• [EXTRACT TO READ]

================

Other frame designs are possible than the one illustrated and disclosed herein such as adding further cross members for more lateral support. Whatever the design, however, and in accordance with the method of manufacture described, the cross members preferably are welded to the longitudinal rails in the outlined sequential order to ensure a bow in each said rail of a uniform curvature along the underside of the frame.

Having illustrated and described the principles of the invention in a preferred embodiment, it should be apparent to those skilled in the art that the invention can be modified in arrangement and detail without departing from such principles. I claim all modifications coming within the spirit and scope of the following claims.

Claims

1. A frame for a mechanic's creeper comprising:

a pair of longitudinal rails, said rails being upwardly arched from end-to-end; and

a plurality of cross members fastened to said longitudinal rails and extending between said rails for orienting the rails opposite each other in similar bowed relation.

2. A frame according to claim 1 wherein said rails and cross members are formed of tubular steel, and said cross members are welded to the bowed longitudinal rails.

3. A frame according to claim 2 wherein a cross member is attached to each end of said rails and interior cross members are attached at uniformly spaced intermediate locations.

4. A method of forming a frame for a mechanic's creeper comprising the steps of:

providing a pair of longitudinal rectangular tubular metal rails, each rail having an underside;

heating the underside of each rail for a limited duration to cause the rail to expand on the underside as it is heated and thereafter permitting each rail to cool whereby said underside will contract to a length less than its original length, causing said rail to bow;

providing a plurality of cross members; and

fastening the cross members to said longitudinal rails to form the frame.

5. A method of forming a frame for a mechanic's creeper comprising the steps of:

providing a pair of rectangular tubular longitudinal metal rails having first and second ends and a plurality of tubular metal cross members;

placing the rails in opposed parallel relation;

placing a first cross member across a surface of the first ends of said rails;

welding the first cross member to the surface of one rail and then the other; and

placing the remaining cross members across said surface of said rails and welding the remaining cross members to the surface of one rail and then the other in consecutive order along the rails to the second ends of said rails,

whereby the heat of said welding causes said surface of each rail to lengthen as it is heated and then to contract as it cools to a length less than its original length, thereby to form a bow.

================

• [DATASET RECORDS]
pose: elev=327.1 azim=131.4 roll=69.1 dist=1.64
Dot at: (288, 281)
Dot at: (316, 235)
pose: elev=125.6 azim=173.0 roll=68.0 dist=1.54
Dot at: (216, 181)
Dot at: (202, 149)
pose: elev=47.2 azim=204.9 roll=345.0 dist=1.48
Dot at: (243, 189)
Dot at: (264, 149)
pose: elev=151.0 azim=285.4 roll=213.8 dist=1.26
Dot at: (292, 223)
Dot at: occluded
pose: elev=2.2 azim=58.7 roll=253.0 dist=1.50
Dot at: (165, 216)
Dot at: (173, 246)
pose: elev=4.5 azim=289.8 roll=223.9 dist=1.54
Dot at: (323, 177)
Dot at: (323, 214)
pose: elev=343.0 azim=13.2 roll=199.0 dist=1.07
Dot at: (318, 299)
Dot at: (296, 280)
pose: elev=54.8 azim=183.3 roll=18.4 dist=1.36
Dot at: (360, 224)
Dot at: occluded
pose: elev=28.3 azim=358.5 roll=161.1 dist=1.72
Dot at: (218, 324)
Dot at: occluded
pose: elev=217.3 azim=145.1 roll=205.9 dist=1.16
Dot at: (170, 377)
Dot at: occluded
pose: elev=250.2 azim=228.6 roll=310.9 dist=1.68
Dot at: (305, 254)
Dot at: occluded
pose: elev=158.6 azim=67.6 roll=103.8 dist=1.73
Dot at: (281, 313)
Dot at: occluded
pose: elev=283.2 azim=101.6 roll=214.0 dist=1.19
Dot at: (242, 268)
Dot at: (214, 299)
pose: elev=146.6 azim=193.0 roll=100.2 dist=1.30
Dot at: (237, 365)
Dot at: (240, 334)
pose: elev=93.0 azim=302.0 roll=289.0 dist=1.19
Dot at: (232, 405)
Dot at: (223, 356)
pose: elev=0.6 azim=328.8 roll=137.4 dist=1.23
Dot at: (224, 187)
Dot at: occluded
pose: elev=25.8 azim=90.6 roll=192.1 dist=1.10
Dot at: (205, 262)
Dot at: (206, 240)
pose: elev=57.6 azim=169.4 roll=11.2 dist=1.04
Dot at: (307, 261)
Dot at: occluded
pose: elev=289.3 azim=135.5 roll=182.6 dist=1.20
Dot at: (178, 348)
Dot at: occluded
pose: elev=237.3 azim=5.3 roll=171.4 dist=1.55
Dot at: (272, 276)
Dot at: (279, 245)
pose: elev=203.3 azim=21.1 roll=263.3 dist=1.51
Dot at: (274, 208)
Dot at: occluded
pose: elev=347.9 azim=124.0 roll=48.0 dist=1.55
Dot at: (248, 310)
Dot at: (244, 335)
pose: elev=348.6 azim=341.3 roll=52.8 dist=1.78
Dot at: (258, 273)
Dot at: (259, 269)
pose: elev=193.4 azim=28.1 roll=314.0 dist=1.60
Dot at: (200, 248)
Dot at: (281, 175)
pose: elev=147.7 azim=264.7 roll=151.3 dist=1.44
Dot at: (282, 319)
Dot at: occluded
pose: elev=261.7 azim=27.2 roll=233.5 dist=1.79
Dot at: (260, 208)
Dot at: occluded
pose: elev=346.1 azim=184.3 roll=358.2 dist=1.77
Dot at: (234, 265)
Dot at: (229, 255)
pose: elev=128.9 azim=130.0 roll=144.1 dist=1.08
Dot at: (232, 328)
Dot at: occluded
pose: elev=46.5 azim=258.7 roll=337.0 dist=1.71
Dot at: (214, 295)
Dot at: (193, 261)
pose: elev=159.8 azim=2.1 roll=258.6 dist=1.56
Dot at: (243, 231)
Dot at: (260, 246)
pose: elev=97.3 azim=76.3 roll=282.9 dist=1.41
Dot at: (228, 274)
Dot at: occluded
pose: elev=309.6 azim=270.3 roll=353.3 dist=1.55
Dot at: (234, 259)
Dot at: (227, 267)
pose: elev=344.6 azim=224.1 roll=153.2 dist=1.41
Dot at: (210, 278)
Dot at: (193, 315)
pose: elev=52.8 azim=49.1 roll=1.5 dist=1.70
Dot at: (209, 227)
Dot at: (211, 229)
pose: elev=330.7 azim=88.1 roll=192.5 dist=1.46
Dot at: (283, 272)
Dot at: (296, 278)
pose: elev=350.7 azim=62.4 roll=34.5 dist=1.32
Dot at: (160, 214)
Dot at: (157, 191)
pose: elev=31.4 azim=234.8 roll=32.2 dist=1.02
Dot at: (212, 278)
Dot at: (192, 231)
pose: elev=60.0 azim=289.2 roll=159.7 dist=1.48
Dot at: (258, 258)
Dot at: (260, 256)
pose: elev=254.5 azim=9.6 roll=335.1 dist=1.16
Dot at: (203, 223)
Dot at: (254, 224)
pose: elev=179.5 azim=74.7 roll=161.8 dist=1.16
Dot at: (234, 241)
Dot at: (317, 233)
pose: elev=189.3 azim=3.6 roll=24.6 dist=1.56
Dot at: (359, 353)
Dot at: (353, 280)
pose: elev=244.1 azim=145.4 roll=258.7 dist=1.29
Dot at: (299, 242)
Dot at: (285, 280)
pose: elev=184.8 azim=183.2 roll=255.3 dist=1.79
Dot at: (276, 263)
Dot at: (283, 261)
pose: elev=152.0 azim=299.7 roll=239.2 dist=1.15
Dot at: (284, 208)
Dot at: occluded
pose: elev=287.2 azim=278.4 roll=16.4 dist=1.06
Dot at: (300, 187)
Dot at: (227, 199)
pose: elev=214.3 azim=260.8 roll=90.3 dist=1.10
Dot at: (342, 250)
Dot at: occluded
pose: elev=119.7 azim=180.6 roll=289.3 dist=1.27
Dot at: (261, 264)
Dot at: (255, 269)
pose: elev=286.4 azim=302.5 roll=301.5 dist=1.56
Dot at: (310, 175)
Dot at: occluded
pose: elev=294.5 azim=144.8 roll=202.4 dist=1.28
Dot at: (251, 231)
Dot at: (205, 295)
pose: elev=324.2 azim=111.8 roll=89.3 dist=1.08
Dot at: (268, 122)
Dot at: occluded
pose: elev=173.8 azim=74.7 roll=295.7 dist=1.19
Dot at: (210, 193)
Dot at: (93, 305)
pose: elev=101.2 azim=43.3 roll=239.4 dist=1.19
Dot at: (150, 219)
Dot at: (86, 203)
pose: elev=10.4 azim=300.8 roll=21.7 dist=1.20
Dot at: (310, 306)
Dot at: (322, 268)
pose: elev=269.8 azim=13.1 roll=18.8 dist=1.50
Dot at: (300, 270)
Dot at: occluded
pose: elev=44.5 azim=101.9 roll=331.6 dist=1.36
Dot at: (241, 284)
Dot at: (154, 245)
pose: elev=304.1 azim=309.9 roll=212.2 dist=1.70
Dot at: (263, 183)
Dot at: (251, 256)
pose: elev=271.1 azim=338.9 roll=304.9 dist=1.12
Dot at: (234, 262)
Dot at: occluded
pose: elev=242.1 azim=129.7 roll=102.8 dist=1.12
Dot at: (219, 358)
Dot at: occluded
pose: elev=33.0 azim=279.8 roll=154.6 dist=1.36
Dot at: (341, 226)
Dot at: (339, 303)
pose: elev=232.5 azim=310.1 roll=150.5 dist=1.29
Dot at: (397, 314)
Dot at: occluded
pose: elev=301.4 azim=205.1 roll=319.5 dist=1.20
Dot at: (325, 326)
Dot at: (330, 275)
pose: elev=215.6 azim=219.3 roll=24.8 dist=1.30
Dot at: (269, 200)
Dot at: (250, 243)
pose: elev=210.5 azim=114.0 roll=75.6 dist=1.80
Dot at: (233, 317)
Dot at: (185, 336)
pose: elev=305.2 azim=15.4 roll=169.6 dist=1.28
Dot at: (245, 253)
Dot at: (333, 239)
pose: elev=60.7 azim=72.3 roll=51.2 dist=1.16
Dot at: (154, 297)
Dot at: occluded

================

• [YOUR TASK] Continue the patent text on the mechanic's creeper frame, picking up after its final claim. None of the data is needed for this work.

• [OUTPUT FOR THIS EXERCISE]
6. A method of forming a frame for a mechanic's creeper comprising the steps of:

providing a pair of rectangular tubular longitudinal metal rails having first and second ends and a plurality of tubular metal cross members;

placing the rails in opposed parallel relation and fixing their position so as to immobilize each;

placing the cross members across a surface of said rails with the ends of said members overlapping said rails and with said members spaced uniformly apart and with a cross member adjacent each end of said rails; and

welding said cross members to said surface of said rails,

whereby the heat of said welding causes said surface of each rail to lengthen as it is heateo and then to contract as it cools to a length less than its original length, so that said rails upon release of said immobilization assume a lengthwise bow, with the concave side towards said cross members, inverting said rails and cross members so that said rails arch upwardly.

7. A method according to claim 6 wherein the steps of welding the cross members include the following sequential steps:

welding a first cross member to the first end of one rail;

welding the first cross member to the corresponding first end of the other rail; and

sequentially welding the remaining cross members to one rail and then the other in consecutive order along the rails to the second end of said rails to form a bowed frame of uniform curvature.

8. A method according to claim 7 wherein each welding of a cross member to one rail is substantially the same time interval apart.